TERZO PUNTO: LA CRESCITA DEI “GIOVANI”. In questo, probabilmente il migliore: perché inserire un giovane all’interno di contesto nuovo, competitivo ed esigente come quello bianconero, può essere un boomerang fatale. L’inserimento di Morata, nello scorso campionato, venne centellinato fino a fare dello spagnolo un titolare fisso: lo stesso dicasi per Dybala quest’anno (al netto delle fesserie scritte sui giornali nella prima parte della stagione) e di recente per Rugani. In particolare sull’argentino, il tecnico livornese ha fatto un lavoro meraviglioso, trasformandolo da prima punta a fenomenale attaccante di raccordo. Futuro da trequartista? Non è un’utopia, soprattutto se davanti ci saranno due attaccanti pronti ad aiutare in fase di non possesso.  Banner-Editoriale-Gennaro-Acunzo

QUARTO PUNTO: MENTALITA’ E GIOCO “EUROPEI”. Quello che veniva sempre rimproverato alla Juventus di Conte: forte in patria, timida fuori. Concetto che è stato completamente ribaltato da Allegri: la Juventus è sempre la stessa, perché accetta di giocare a viso aperto e di ribattere colpo su colpo anche ad avversarie sulla carta più forti. E’ successo contro il Real Madrid, nella finale con il Barcellona, agli ottavi di quest’anno col Bayern Monaco: la Juventus ha accettato il confronto a viso aperto, e non è stata mai ridimensionata. I bianconeri quest’anno praticano un possesso palla più accorto, hanno arretrato leggermente il baricentro perché con attaccanti rapidi (Morata, Dybala, Cuadrado) si riesce a capovolgere l’azione rapidamente: in più la fisicità di Mandzukic consente di tenere impegnati almeno due difensori, garantendo dunque l’allungamento delle difese avversarie. Di qui la rabbia di Allegri quando il croato eccede in generosità difensiva.

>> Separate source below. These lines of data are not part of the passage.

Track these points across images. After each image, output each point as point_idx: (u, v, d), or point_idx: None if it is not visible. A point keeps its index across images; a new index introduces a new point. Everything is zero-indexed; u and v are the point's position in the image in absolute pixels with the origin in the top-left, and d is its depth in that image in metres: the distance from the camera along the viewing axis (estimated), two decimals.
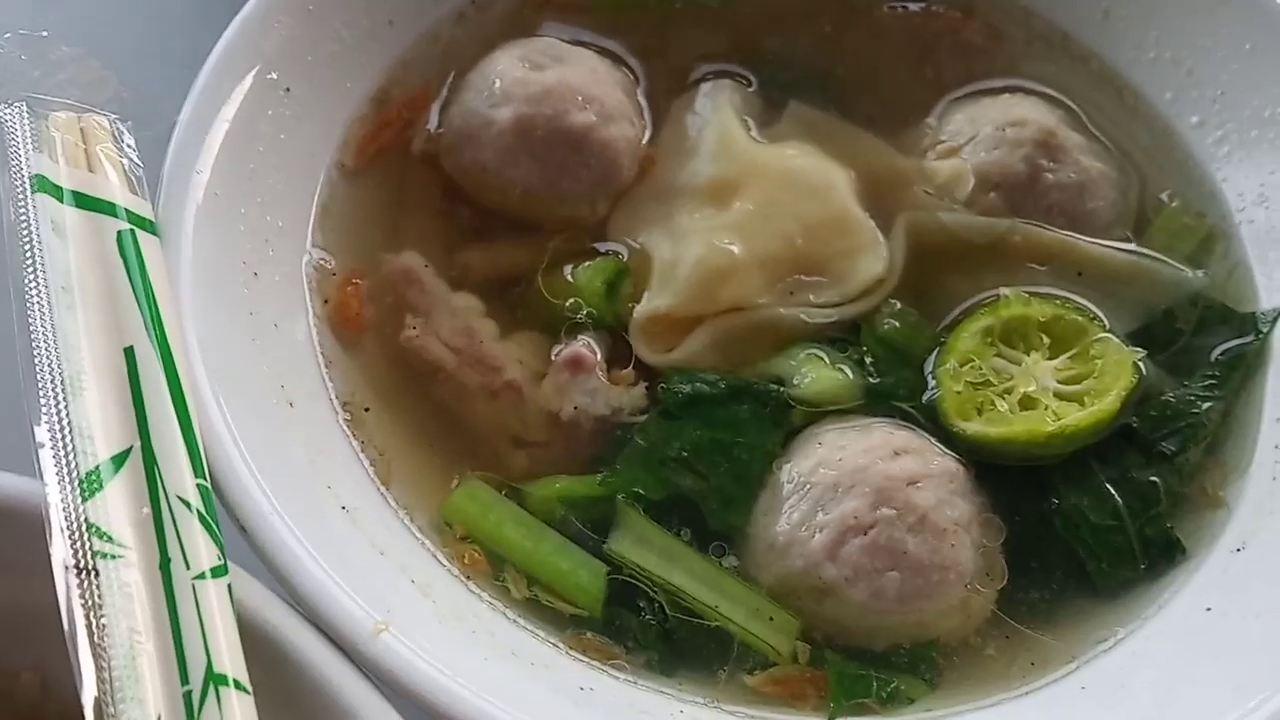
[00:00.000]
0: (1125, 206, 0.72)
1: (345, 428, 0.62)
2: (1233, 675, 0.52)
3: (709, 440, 0.63)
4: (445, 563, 0.59)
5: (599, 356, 0.66)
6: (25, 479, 0.51)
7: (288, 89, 0.67)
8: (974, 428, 0.62)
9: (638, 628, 0.59)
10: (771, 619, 0.59)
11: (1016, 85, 0.76)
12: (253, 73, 0.65)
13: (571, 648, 0.58)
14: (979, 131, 0.72)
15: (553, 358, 0.66)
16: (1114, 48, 0.75)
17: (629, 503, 0.61)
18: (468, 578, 0.59)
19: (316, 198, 0.69)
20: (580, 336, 0.66)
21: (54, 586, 0.47)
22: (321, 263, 0.67)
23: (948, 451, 0.62)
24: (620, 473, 0.62)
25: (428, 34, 0.74)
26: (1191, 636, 0.56)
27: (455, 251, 0.70)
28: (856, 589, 0.58)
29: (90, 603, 0.46)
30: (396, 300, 0.67)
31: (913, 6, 0.78)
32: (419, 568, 0.58)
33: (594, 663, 0.57)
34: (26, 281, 0.53)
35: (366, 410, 0.64)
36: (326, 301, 0.66)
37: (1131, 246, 0.71)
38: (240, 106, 0.64)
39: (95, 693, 0.45)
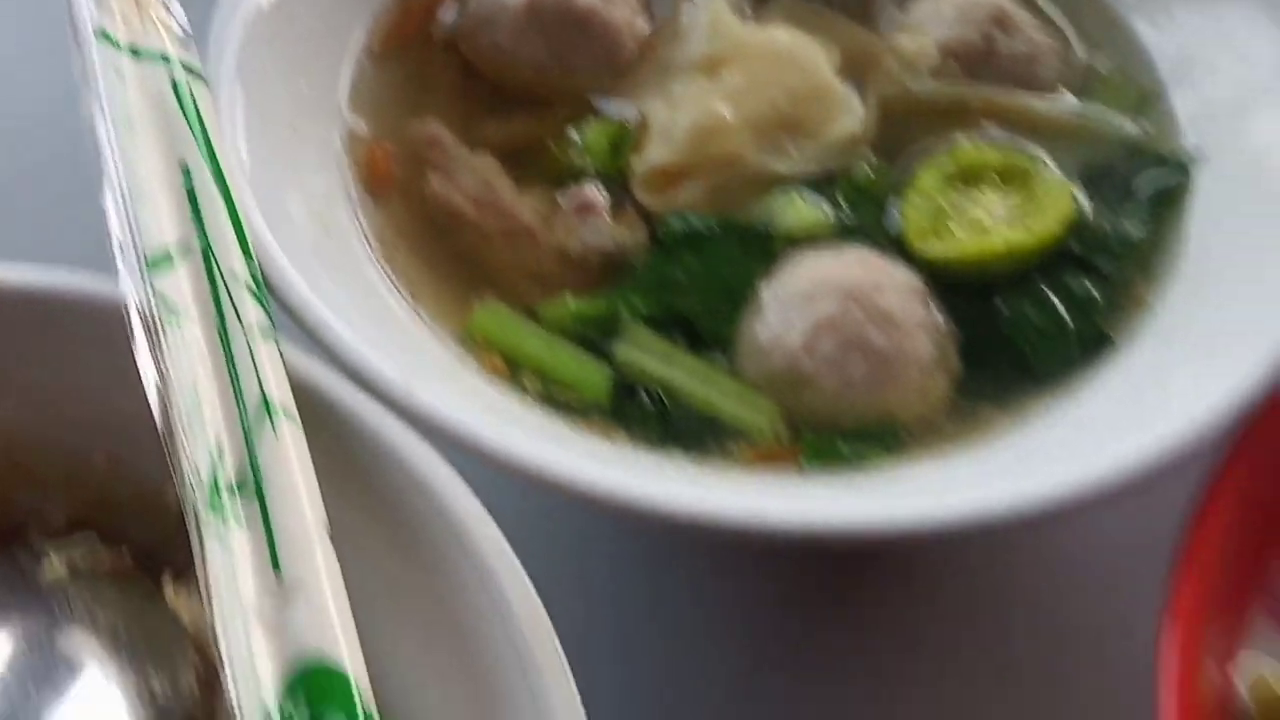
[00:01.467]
0: (1070, 73, 0.78)
1: (377, 259, 0.69)
2: (1158, 429, 0.57)
3: (702, 267, 0.69)
4: (472, 361, 0.65)
5: (608, 202, 0.72)
6: (96, 277, 0.57)
7: None
8: (933, 249, 0.69)
9: (640, 415, 0.65)
10: (756, 406, 0.65)
11: None
12: None
13: (580, 426, 0.63)
14: (941, 12, 0.78)
15: (563, 203, 0.72)
16: None
17: (632, 317, 0.68)
18: (491, 374, 0.65)
19: (348, 78, 0.76)
20: (588, 184, 0.72)
21: (124, 376, 0.53)
22: (353, 130, 0.74)
23: (910, 269, 0.68)
24: (625, 294, 0.69)
25: None
26: (1121, 407, 0.62)
27: (473, 125, 0.77)
28: (829, 378, 0.64)
29: (159, 356, 0.52)
30: (421, 161, 0.74)
31: None
32: (447, 360, 0.64)
33: (600, 437, 0.63)
34: (95, 117, 0.60)
35: (395, 250, 0.70)
36: (357, 162, 0.73)
37: (1075, 105, 0.77)
38: None
39: (164, 426, 0.51)
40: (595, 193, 0.72)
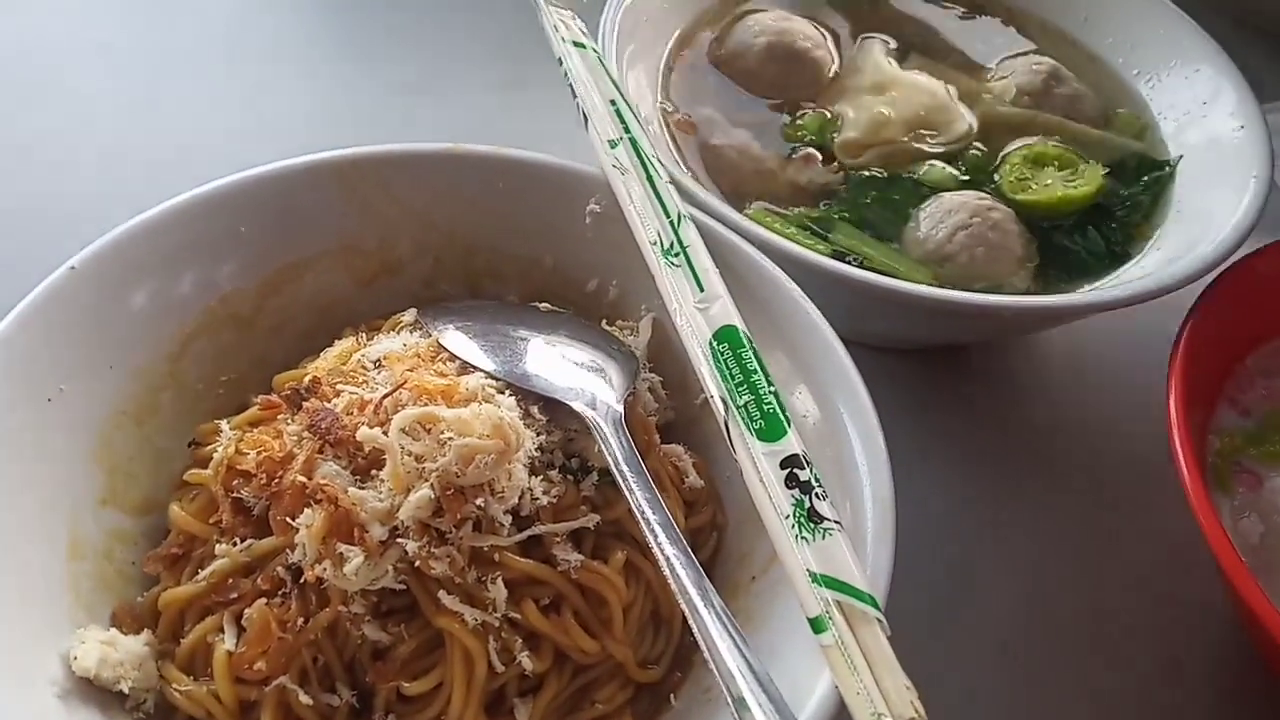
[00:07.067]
0: (1098, 109, 1.18)
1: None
2: (1150, 282, 0.94)
3: (880, 196, 1.07)
4: None
5: (820, 158, 1.10)
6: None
7: None
8: (1021, 196, 1.07)
9: None
10: (918, 270, 1.02)
11: (1032, 50, 1.23)
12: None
13: None
14: (1017, 67, 1.18)
15: (792, 156, 1.10)
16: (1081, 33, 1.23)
17: (839, 219, 1.05)
18: None
19: (659, 76, 1.14)
20: (808, 149, 1.10)
21: (570, 212, 0.90)
22: (662, 105, 1.11)
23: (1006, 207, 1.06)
24: (834, 208, 1.06)
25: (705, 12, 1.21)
26: (1132, 280, 0.99)
27: (732, 112, 1.14)
28: (962, 257, 1.01)
29: (624, 191, 0.89)
30: (704, 127, 1.12)
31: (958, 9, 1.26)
32: None
33: None
34: (567, 79, 0.97)
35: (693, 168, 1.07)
36: (668, 122, 1.10)
37: (1101, 131, 1.16)
38: None
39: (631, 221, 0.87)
40: (814, 152, 1.09)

QUINTO PUNTO: L’UOMO-ALLEGRI. In pochi potranno negare che mister Allegri sia un gran comunicatore. Sapiente utilizzo dei social network (il #fiuuu post-Olympiakos è diventata ormai una epic cit.), nessuna polemica, sorriso e battuta sempre pronte, abilità nell’usare bastone e carota coi giocatori. Nessuno meglio di lui avrebbe potuto e saputo gestire il difficile avvio di campionato (ed in questo grandissimo merito va dato anche alla società, che non ha pensato nemmeno per un secondo all’esonero). Se la pecca di Conte, talvolta, era quella di avvelenare troppo l’ambiente pompando benzina sulla “sindrome dell’accerchiato”, con Allegri questo non è mai successo: e le sue conferenze stampa pre-partita, a volte, andrebbero riviste quando si è di cattivo umore.

La società ha capito che con questo allenatore può tornare a primeggiare in Europa e nel mondo, dunque non avrebbe senso interrompere proprio ora la continuità tecnico-tattica di un progetto ambizioso ma con i piedi per terra. E’ proprio il caso di dire che mai rinnovo fu più meritato. Ma l’ufficialità arriverà al momento giusto, per essere fedeli al tag dell’anno: #civuolehalma.